Say it again louder for those in the back of the room.
Doesn’t matter, it’s covered under current scope. Just because they only put 41 seats in a 50 seat jet, it’s still a 50 seat jet.
Originally Posted by EWRflyr;[url=tel:4016581
4016581[/url]]One addition that I didn't see announced until later in the afternoon was the introduction of the "Relax Rows" on our planes allowing three coach seats to convert to a lie-flat surface for one or more people (think a couple or parents with kids). Saw an analysis on X about this new product that is quite interesting:
Aakash Gupta • @aakashgupta • 17h
The most profitable seat on a 787 isn't in business class. It's three economy seats with a $40 mattress pad. I've flown the original version on Air New Zealand. United just figured out the math.
A Polaris suite takes the footprint of roughly four economy seats. At $4,000 one-way on a transatlantic route, that's $1,000 per seat-equivalent of revenue. A Relax Row takes three economy seats, sells for $3,000 to $5,000 as a unit, and requires zero cabin reconfiguration. That's $1,000 to $1,700 per seat-equivalent with almost no incremental cost. The margins on a mattress pad and adjustable leg rests versus a lie-flat suite with a privacy door, dedicated galley, and premium meal service aren't even comparable.
Air New Zealand proved this in 2011. Called it Skycouch. Same seat. Same concept. Fifteen years of booking data showing parents choose flat over reclined at almost any price. United licensed the design and locked North American exclusivity.

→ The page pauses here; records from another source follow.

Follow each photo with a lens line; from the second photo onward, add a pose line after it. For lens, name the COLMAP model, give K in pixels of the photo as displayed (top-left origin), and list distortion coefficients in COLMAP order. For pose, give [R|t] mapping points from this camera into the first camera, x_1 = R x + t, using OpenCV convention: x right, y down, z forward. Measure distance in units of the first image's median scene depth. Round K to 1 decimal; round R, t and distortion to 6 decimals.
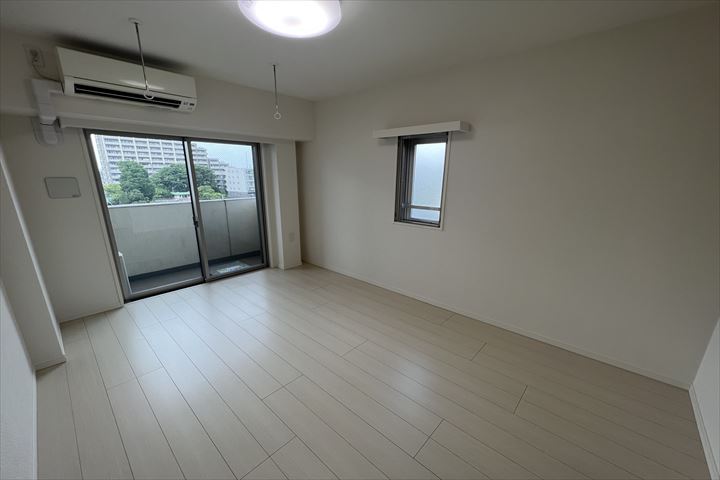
lens RADIAL K [[286.1, 0, 359.8], [0, 286.1, 246.4], [0, 0, 1]] dist [-0.001033, -0.000036]
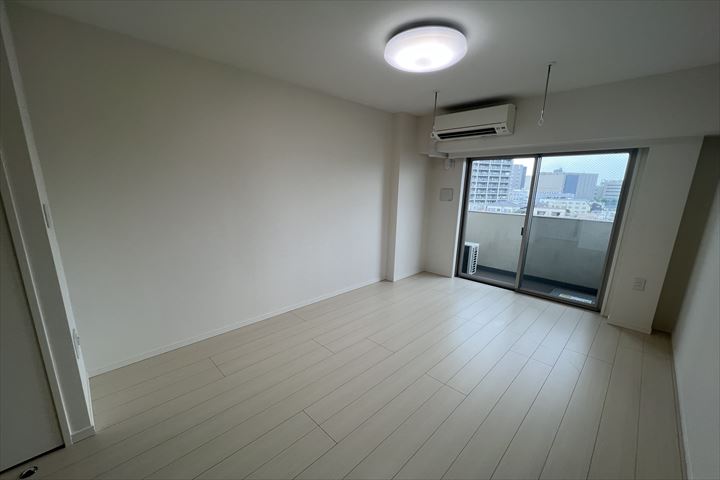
lens RADIAL K [[286.1, 0, 359.8], [0, 286.1, 246.4], [0, 0, 1]] dist [-0.001033, -0.000036]
pose [[-0.046076, 0.194745, -0.979771, 0.526284], [-0.269173, 0.942114, 0.199918, -0.093205], [0.961989, 0.272940, 0.009011, 0.444879]]
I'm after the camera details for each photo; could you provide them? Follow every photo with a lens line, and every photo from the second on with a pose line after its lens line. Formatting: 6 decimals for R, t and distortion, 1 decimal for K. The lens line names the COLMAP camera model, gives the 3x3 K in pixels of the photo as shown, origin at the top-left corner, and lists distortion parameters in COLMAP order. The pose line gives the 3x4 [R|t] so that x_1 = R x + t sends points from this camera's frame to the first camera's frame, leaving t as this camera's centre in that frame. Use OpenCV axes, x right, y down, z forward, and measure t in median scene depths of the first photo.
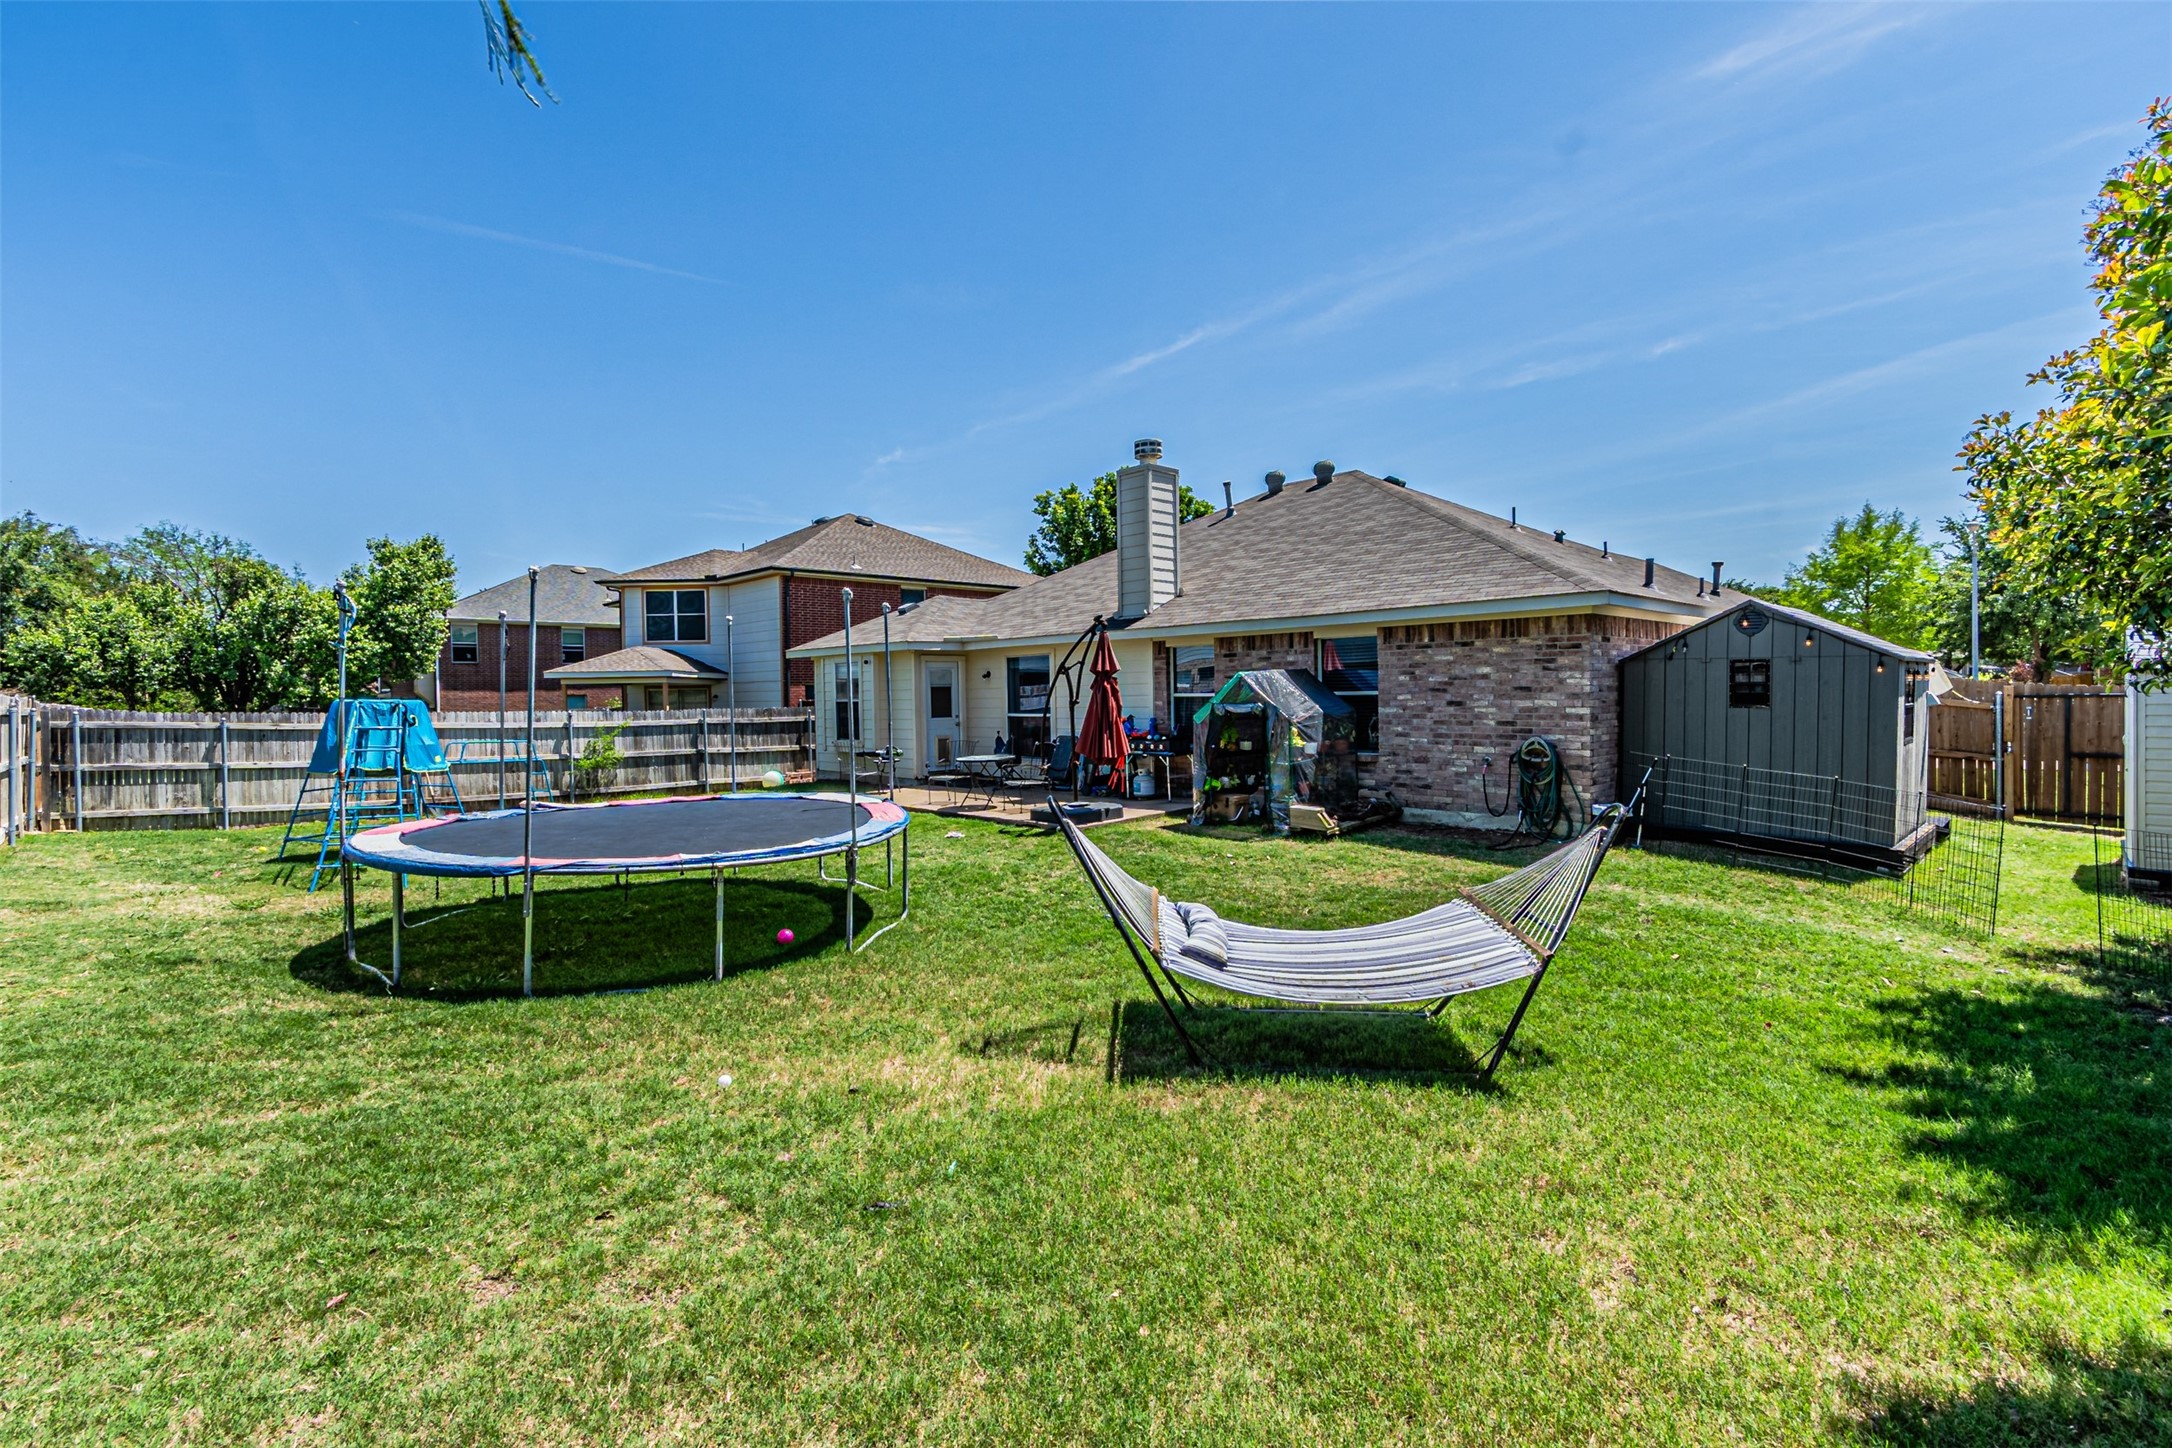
lens RADIAL K [[970.7, 0, 1070.8], [0, 970.7, 705.8], [0, 0, 1]] dist [0.001546, -0.000263]
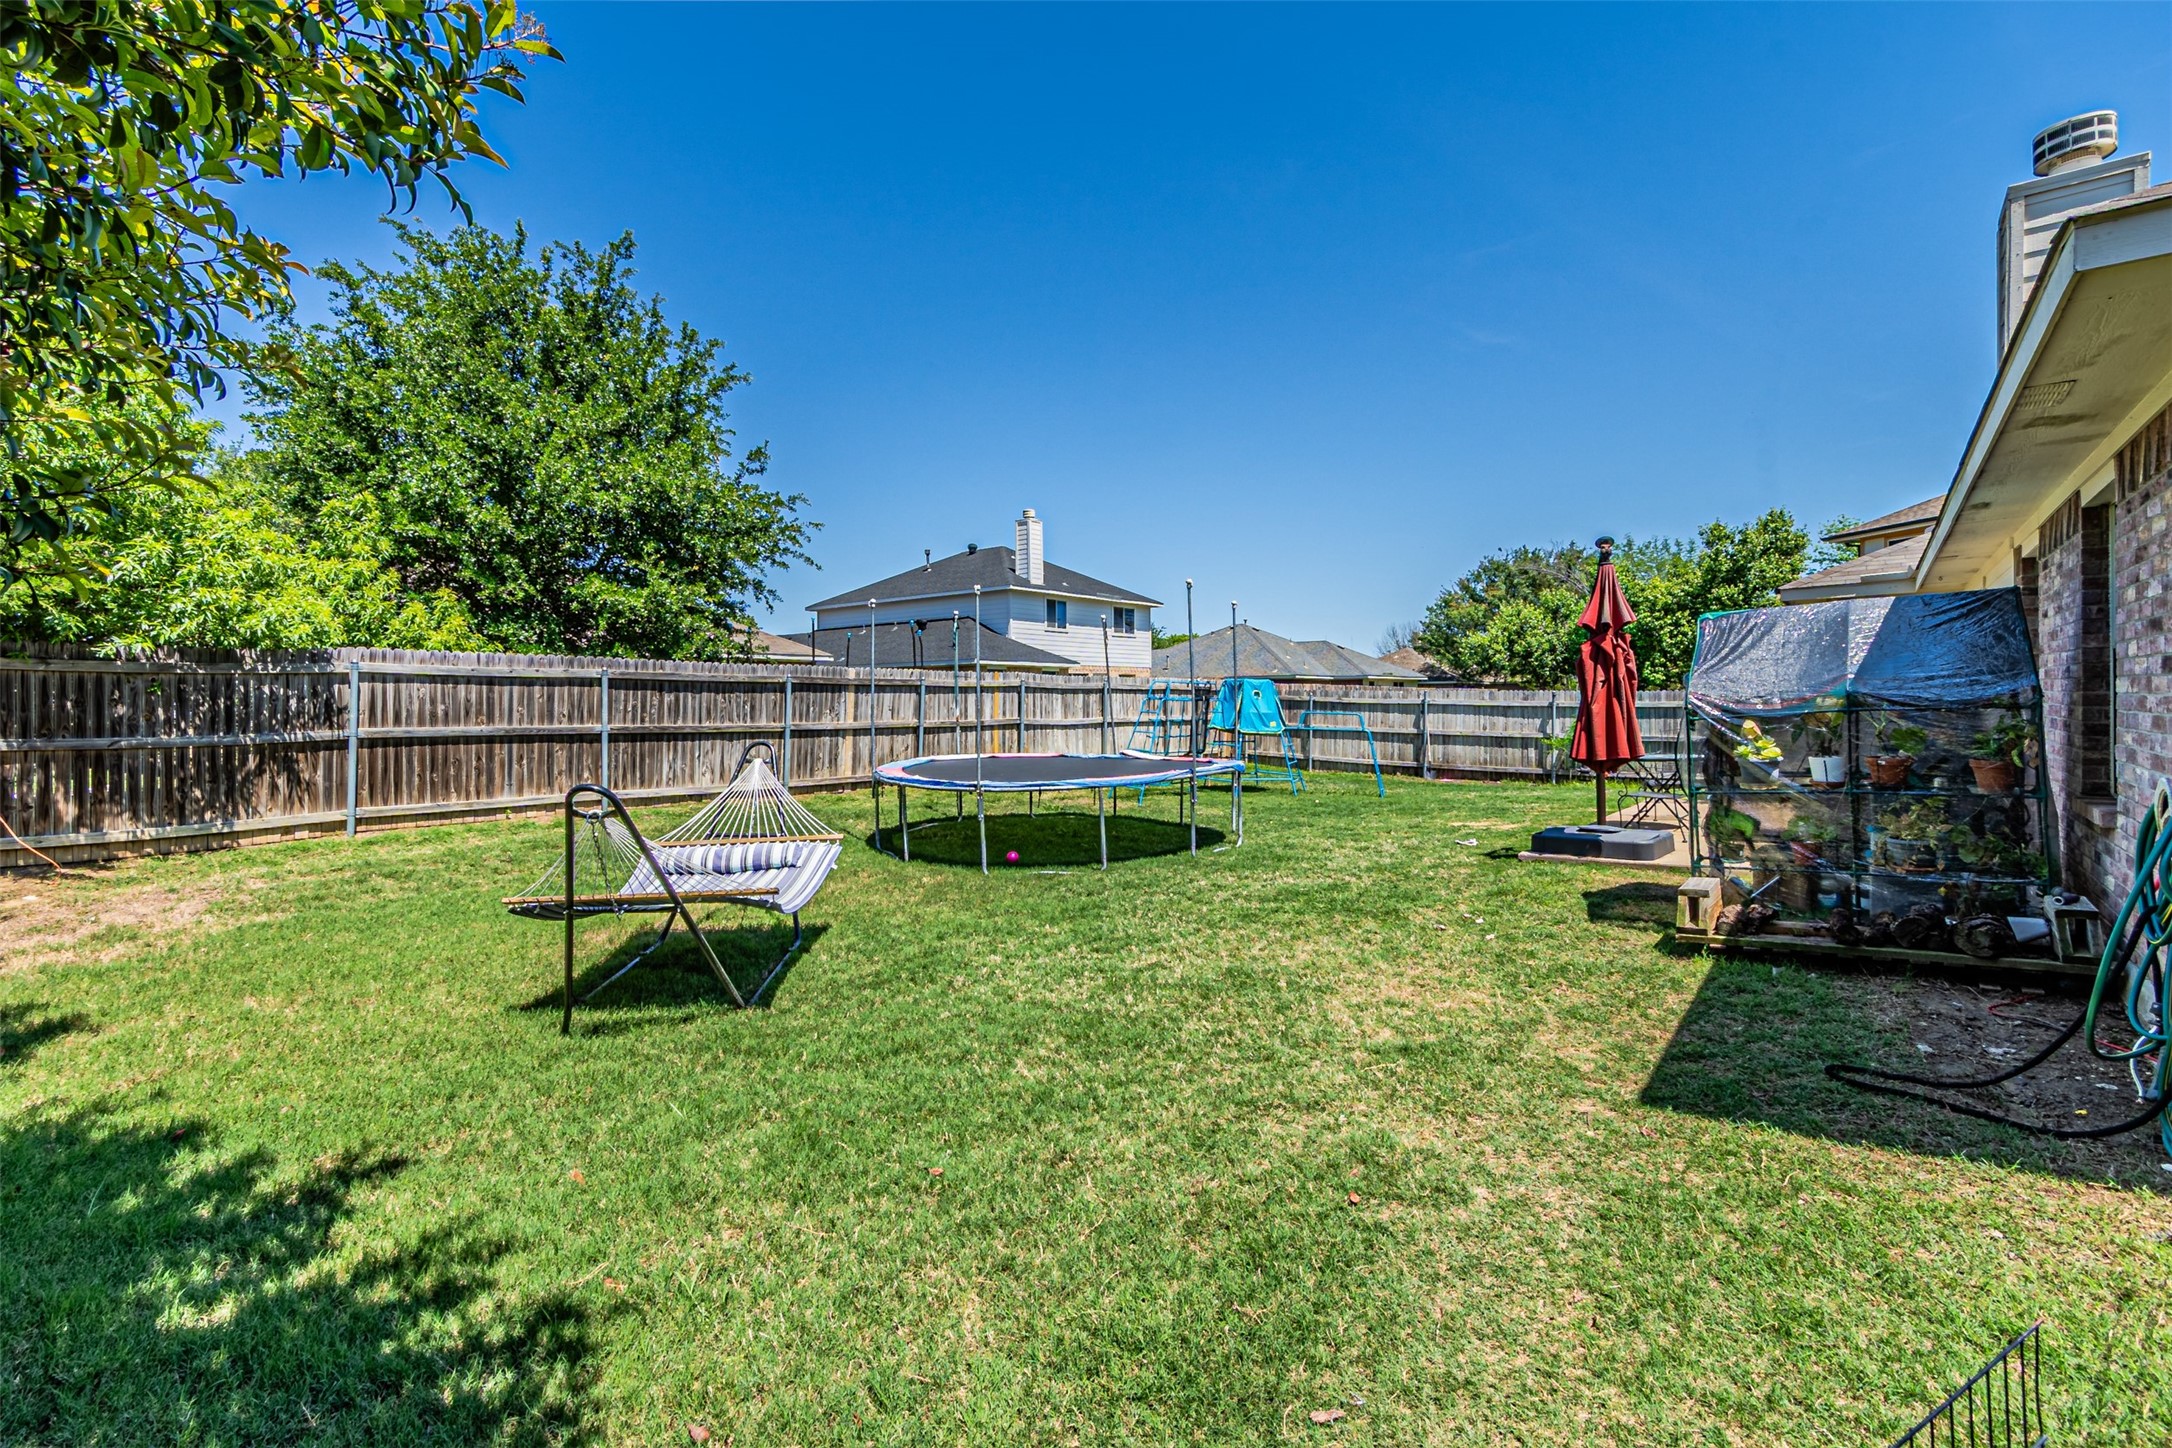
lens RADIAL K [[920.3, 0, 989.9], [0, 920.3, 700.8], [0, 0, 1]] dist [-0.001694, -0.000297]
pose [[0.060807, 0.012808, -0.998067, 0.586326], [-0.001473, 0.999918, 0.012742, 0.009108], [0.998148, 0.000696, 0.060821, 0.576599]]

The timing maps to a ceiling in their premium strategy. United posted $59.1 billion in revenue last year. Premium cabin revenue grew 11% while economy flatlined. But there are only so many rows you can convert to Polaris before you've hollowed out the cabin. At some point you need the 300 economy passengers to fund the aircraft.
Relax Row threads that needle. 200 widebody aircraft. Up to 12 sections per plane. 2,400 units fleet-wide on routes where families will pay anything to let a toddler sleep horizontal for 14 hours. Dynamic pricing at American willingness-to-pay levels on a product Air New Zealand sells for $200 to $1,500.
Six fare classes on a single widebody now: Basic Economy, Economy, Relax Row, Premium Plus, Polaris, Polaris Studio. Each tier reframes the next as reasonable.
They wrapped it in a plushie because "highest-margin seat in commercial aviation" doesn't fit on a boarding pass.
This might be the most informative post I’ve read in a while on here. Kudos.